City Paper is not for tourists
Under the heading “Food Flash,” which the Post likes to use as a chest-thumping device to announce its breaking news, Tom Sietsema wrote yesterday:
The area’s best-known Vietnamese restaurant—-Huong Que, also referred to as Four Sisters (6769 Wilson Blvd., Falls Church)—-will be leaving its base in the Eden Center for a larger home in Fairfax County next year, according to Le Lai, Sister No. 2 at the family-owned business.

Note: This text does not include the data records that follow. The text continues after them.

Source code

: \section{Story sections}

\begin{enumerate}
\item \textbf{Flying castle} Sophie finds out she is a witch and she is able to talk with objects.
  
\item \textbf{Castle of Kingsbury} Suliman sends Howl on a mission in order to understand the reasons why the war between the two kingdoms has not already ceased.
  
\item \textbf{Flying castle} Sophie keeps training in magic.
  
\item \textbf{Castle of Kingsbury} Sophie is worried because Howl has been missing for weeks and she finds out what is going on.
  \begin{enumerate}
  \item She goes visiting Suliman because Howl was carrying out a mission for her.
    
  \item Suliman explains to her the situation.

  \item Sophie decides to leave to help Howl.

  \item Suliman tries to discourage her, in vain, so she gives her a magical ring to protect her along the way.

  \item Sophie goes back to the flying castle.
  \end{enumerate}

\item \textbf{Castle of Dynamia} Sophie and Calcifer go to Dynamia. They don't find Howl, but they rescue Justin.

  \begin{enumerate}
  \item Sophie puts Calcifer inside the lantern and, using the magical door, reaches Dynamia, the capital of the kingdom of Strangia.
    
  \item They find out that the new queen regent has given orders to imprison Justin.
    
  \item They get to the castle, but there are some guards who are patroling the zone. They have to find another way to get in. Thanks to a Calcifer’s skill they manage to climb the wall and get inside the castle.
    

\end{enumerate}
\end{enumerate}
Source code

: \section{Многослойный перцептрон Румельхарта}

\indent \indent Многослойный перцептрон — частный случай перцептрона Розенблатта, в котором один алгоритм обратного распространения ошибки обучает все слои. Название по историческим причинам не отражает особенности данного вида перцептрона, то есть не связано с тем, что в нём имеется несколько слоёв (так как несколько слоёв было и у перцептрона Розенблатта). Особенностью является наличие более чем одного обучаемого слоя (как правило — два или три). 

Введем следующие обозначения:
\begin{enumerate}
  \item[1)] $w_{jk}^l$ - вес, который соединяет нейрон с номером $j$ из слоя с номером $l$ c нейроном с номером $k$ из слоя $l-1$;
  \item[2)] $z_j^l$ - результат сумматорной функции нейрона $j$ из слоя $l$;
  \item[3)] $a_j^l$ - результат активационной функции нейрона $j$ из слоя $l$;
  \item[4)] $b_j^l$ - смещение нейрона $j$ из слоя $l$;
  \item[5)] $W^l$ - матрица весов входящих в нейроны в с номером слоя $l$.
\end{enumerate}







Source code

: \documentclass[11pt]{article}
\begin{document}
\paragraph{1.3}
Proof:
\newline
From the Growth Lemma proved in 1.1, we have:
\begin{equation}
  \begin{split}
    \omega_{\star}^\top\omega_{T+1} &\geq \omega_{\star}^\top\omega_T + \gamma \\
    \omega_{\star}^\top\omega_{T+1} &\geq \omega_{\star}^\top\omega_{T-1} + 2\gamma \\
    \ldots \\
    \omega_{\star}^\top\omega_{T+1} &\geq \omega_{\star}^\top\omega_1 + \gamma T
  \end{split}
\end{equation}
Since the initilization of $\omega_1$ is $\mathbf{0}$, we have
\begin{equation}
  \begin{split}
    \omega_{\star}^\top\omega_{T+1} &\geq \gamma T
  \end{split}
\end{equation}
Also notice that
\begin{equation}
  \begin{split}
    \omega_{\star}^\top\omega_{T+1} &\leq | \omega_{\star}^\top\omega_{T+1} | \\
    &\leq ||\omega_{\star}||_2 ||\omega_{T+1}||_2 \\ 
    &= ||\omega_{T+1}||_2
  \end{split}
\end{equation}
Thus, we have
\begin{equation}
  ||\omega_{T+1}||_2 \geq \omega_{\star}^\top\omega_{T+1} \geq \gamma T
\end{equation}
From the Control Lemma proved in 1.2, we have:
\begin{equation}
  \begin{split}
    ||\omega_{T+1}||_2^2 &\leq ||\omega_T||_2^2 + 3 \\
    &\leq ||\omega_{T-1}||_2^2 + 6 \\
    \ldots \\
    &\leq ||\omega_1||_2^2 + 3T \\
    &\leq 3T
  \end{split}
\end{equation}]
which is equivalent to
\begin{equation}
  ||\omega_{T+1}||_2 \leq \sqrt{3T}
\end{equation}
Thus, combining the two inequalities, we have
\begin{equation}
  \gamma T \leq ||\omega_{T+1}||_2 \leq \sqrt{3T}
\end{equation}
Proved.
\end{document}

Hate to break the news to you, Posties, but we reported that fact more than a year ago, in our August 25, 2006 cover story. Here’s the pertinent passage:
Ly’s future does not lie with Song Que, however. She plans to join the family at Huong Que’s new location at the corner of Lee Highway and Gallows Road in Falls Church, which is scheduled to open late next year. The plan is to move Huong Que in its entirety to the new spot, a combination residential/retail space, but the family hasn’t decided yet whether to sell its lease at the Eden Center or transform the current location into something different.
It’s the same story that explained the conflicted feelings that each of the Lai siblings has toward the restaurant that made their family famous. But you wouldn’t have known it from Sietsema’s last paragraph, which reads: “Just for the record, Four Sisters is a bit of a misnomer—-and has been for years. Lai concedes that she and Sister No. 4, Lieu Lai, and a brother, chef Hoa Lai, are the only siblings who work regularly at the restaurant.”
This is the second time that the Post has “reported” details from one of our food-and-wine covers without crediting the little guy. In March, the Post wrote about Montgomery County’s stranglehold on alcohol distribution and how it affects fine-wine service. It came a month after our own cover story on the issue.
Oh, and by the way: That attempt at a rhyme in the headline of Sietsema’s Food Flash—-Pho to Go—it doesn’t work. It’s pronounced “fuh.” As in “pho-king” Washington Post.